What everyone else has said, plus, I can enlarge from 4x5 negatives. Don't have an 8x10 enlarger and never will. Does really well for macro 1:1 close ups too.
 
I do LF portraits. It is a small niche market and part of the allure is the "big" camera. Sometimes I set up the 8X10 with the 4X5 back because that is what some customers expect to see. It also gives me the option of using 8X10 if there is something I want to shoot in the larger format without setting up another camera. The customer would wonder why I didn't use the "good " camera all along.
 
I'll add that small contact prints have a charm of their own. I've just added 5x7 to my 8x10 capabilities only for the purpose of contact printing smaller prints. You might take a look at Ian Leake's portfolio of nudes for an excellent example of using both formats together well. He has a portfolio on apug I think, as well as a website. Paula Chamlee is another photographer who uses small contacts to great effect, check out her Tuscany portfolio. She uses 4x5 and 5x7 as complements to her standard 8x10. One more is Shawn Daugherty, who did a whole series of 4x5 contact prints, his Pondscum series, which are on his website. Not to mention of course the many early photographers who used relatively small film sizes and contact printed, like Sudek. If you mount them right, i.e. in large enough mounts, they can look really nice. I'm actually thinking of doing some of my earlier 4x5 work as contact prints now that Lodima paper is available. Give it a try.
 
Ignoring the issues that would let you just shoot a 4x5 camera instead.

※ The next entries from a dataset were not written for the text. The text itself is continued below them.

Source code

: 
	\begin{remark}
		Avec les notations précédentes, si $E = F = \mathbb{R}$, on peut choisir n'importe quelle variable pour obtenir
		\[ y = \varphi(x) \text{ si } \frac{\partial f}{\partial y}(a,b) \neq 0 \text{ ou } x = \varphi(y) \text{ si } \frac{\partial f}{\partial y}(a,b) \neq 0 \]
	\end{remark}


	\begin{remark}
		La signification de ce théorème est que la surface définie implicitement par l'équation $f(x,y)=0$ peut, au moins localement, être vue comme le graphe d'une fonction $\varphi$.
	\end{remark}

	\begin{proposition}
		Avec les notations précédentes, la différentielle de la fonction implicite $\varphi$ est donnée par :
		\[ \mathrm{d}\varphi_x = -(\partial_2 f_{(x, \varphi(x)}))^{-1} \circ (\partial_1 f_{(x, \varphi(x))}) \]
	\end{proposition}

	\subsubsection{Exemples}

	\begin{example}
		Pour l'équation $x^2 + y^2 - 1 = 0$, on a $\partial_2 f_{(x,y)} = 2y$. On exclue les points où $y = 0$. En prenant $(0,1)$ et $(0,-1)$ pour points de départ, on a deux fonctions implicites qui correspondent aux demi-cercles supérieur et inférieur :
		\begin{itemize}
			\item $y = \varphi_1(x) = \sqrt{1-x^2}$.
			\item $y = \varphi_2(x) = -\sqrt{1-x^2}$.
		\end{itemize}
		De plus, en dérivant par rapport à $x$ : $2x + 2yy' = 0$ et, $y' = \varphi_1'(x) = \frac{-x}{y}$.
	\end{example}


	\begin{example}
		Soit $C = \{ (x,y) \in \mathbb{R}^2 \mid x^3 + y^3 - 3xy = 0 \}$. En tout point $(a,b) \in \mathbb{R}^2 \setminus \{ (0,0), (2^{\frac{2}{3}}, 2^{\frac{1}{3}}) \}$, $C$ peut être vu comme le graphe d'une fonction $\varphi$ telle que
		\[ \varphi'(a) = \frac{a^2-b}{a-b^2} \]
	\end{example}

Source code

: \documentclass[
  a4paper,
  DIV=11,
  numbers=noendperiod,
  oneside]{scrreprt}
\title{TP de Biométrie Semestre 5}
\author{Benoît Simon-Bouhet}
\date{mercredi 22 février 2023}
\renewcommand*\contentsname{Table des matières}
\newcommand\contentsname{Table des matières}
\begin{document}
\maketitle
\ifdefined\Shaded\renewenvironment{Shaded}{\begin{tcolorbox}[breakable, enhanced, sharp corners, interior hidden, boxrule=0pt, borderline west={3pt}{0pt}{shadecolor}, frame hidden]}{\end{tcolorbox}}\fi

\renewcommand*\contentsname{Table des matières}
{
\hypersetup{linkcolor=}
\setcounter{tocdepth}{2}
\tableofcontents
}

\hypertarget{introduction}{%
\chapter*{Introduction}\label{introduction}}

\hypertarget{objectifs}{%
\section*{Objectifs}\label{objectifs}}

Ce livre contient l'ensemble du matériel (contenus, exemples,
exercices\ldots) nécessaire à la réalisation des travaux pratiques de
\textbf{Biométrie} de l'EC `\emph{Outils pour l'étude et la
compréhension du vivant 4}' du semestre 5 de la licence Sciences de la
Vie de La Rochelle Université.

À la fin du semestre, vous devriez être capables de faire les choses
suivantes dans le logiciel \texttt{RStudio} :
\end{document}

1) 8x10 cameras tend to be stronger with larger lensboards. If you want to mount a monster lens that might bend the average 4x5 in half an 8x10 often handles things without a worry.

2) Longer bellows .

3) If for some wierd reason you want to mount a rollfilm back with that monster lens.
 
Great advice from all. I asked the question because I was taking some relative "close-ups" with the Derdorff 8x10, and I noted that the image would look much better "cropped". My lens and the foliage did not allow me to get closer to the subject. Hence, if I had the reducing back with me, I could have more easily isolated the subject, and then-as has been well pointed out here-enlarged the image. Of course, I don't know if I REALLY would have carried the reducing back with me into the field. At my attained age the Deardorff by itself is already enough of a load...add the holders, a few lenses, the tripod...geesh...

Ed
 
I don't carry reducing backs into the field, but I have a 4x5" reducing back with a sliding back adapter that I use on my 8x10" Sinar P. It's handy to be able to keep the camera set up on a tripod or a stand all the time and have all the features of a studio camera, and if I want to switch to 4x5", I just change backs.

The sliding back has a groundglass on one side for composition and focus, and I can have a filmholder or rollfilm back on the other side ready to shoot for portraits. Here's a natural light portrait with a 6x7cm rollfilm back on the 8x10" Sinar P with the 4x5" reducing back and 4x5" sliding back--

20.jpg


It sounds complicated, but it's very quick and easy to clip these things on and off on a Sinar--easier than taking the whole camera off the tripod and mounting another camera.
 
My universal mount for barrel lenses is on a lensboard for my 8x10, so if I want to use the little Petzval I bought from Jim Galli that only covers 4x5 (just) I have to use the 8x10.
 
I was told once, and it seems true, that having a reducing back, i.e. having a a bellows much larger "around" than the film format, helps reduce flare from the light bouncing around the inside walls of the bellows.

Is that a proper sentence? Geez...
 
I regularly use 450mm and 600mm lenses with the 4x5 back on my Wehman. I always carry the reducing back, an instant film holder, some 4x5 holders and lenses from 600 down to 90mm, all of which work on the 8x10. I've picked up my 4x5 only a handful of times since I made the reducing back. Also great for shooting color when the wind's blowing like hell and you don't want to blow $10 on a sheet of 8x10 film only to find that the extended bellows made it fuzzy.
 
Versatility, from one camera. Also, 8x10 cameras have more bellows extension, thus enabling you to use "longer" lenses without problems.

Isn't one of the most popular Deardorff cameras actually a 5x7 camera with a factory supplied 4x5 back?